Path: utzoo!utgpu!news-server.csri.toronto.edu!bonnie.concordia.ca!uunet!wuarchive!ukma!widener!dsinc!bagate!cbmvax!daveh
From: daveh@cbmvax.commodore.com (Dave Haynie)
Newsgroups: comp.sys.amiga.advocacy
Subject: Re: (Video) Hardware Idiots ?
Message-ID: <22392@cbmvax.commodore.com>
Date: 13 Jun 91 05:16:58 GMT
References: <1991Jun10.065629.21255@marlin.jcu.edu.au> <1991Jun10.074421.6782@mintaka.lcs.mit.edu> <22368@cbmvax.commodore.com> <1991Jun12.232718.2373@mintaka.lcs.mit.edu>
Reply-To: daveh@cbmvax.commodore.com (Dave Haynie)
Organization: Commodore, West Chester, PA
Lines: 73

In article <1991Jun12.232718.2373@mintaka.lcs.mit.edu> rjc@geech.gnu.ai.mit.edu (Ray Cromwell) writes:
>In article <22368@cbmvax.commodore.com> daveh@cbmvax.commodore.com (Dave Haynie) writes:

>  So the max transfer rate, with 0 wait states is 10mb/sec (theoretical) on
>the fast ram bus at @25mhz. 

Well, that's to fast RAM, which actually does have wait states.  You can't run
zero wait states on a 25MHz 68030 using DRAM, at least not without extra magic.

>Can you explain how burst works? 

Burst is one kind of extra magic.  The 68030 only supports burst reads (the
'040, A3000 Fast RAM, and Zorro III can support burst reads and writes, though
Zorro III burst is considerably different than 680x0 burst).  The burst 
protocol is actually a cache prefetch: the 68030 can only use one new longword
every 2 clock cycles, but cache can store one longword every clock cycle.  
That's how the 68030 looks at it: you can load four longwords in as few as 5 
clocks, rather than as few as 8.

The A3000, and most memory systems, look at it from a slightly different
prespective.  All common modern dynamic memory chips are address in row/column
fashion via a multiplexed address bus.  DRAM designers figured out long ago
that it might be useful to remember the row address across multiple column
addresses, thus running memory cycles dependent only on column cycle time
(typically around 1/3rd that of the cycle row cycle time).  Using Static Column
DRAMs, the A3000 can run faster cycle.  But it needs some way to determine that
cycle N+1 is on the same "page" (eg, same row address) as cycle N was.  Burst
is a perfect case, since the 68030 indicates to the memory system that a burst
cycle is taking place.  So the A3000 Fast RAM transfers four longwords in 11
clocks, rather than the basic 20.  There's actually a mode defined in RAMSEY
that uses additional magic to cut that down to 9 clocks in some case, but it
doesn't work at present (it might possibly be fixed at some future date, 
though there is some question about it's utility -- like most magic memory
tricks, it can lose as well as win, depending on the program activity).

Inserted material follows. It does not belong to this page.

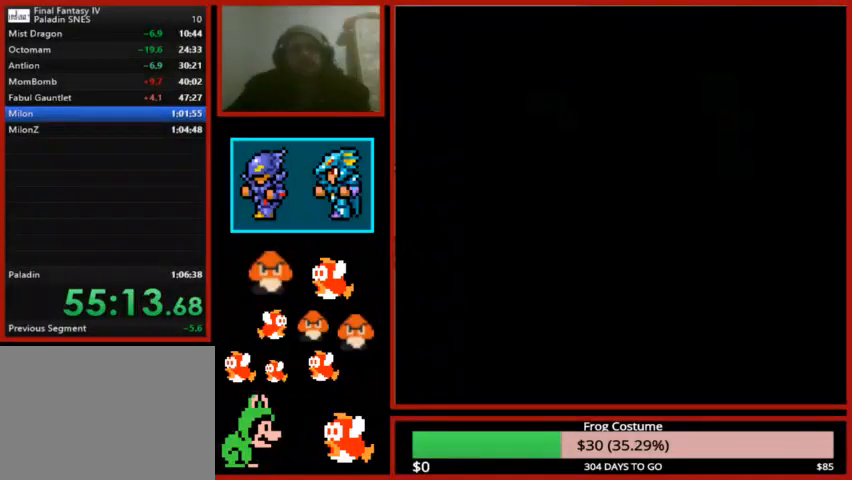
{"buttons": ["L1", "R1"], "left_stick": "center", "right_stick": "center", "events": []}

>I remember reading about it a long time ago, but can't recall it, something 
>about eliminating wait states on sequential ram accesses?

Yeah, it's four longwords within a quadlongword-aligned quadlongword.  The
burst starts on the longword that the 68030 is actually after, and loads the
next three, wrapping around if that first longword isn't at the start of 
the quadlongword boundary.

>  IMHO, it looks like the blitter wins in the majority of situations like
>large blits, masking and shifting, arbitrary bit boundaries and complex
>logic operations. [feel free to correct me on this Dave]. 

I suspect it will, too, in many cases.  Lots of it depends on what's being
done.  Anything that involves a significant amount of reading and writing
to Chip RAM, like image processing, can often be better done by the CPU if
you do the rendering in Fast RAM and transfer it to Chip when done.  Real short,
simple, and regular operations in Chip RAM can be done faster by the CPU too,
since there is a blitter setup time involved.  Large operations with lots of
bit alignment differences will probably still go faster when done by the
blitter.

>I recently wrote a line plotter on the Commodore 64 that cached the current 
>bitmap byte, it sped the plot tremendously.

I'm not that familiar with the line draw stuff, but I don't think it's too
stupid.  On the C64, you have the additional problem of a card oriented 
bitmap to deal with; things are much more straightforward on a regular
bitmap.

>  Yep. I love the Amiga's DMA philosophy, even the hardware multitasked.
>I think  Polled I/O should go the way 8bit machines.

No arguments here.  Interrupts and DMA are indeed the proper way.

-- 
Dave Haynie Commodore-Amiga (Amiga 3000) "The Crew That Never Rests"
   {uunet|pyramid|rutgers}!cbmvax!daveh      PLINK: hazy     BIX: hazy
	"This is my mistake.  Let me make it good." -R.E.M.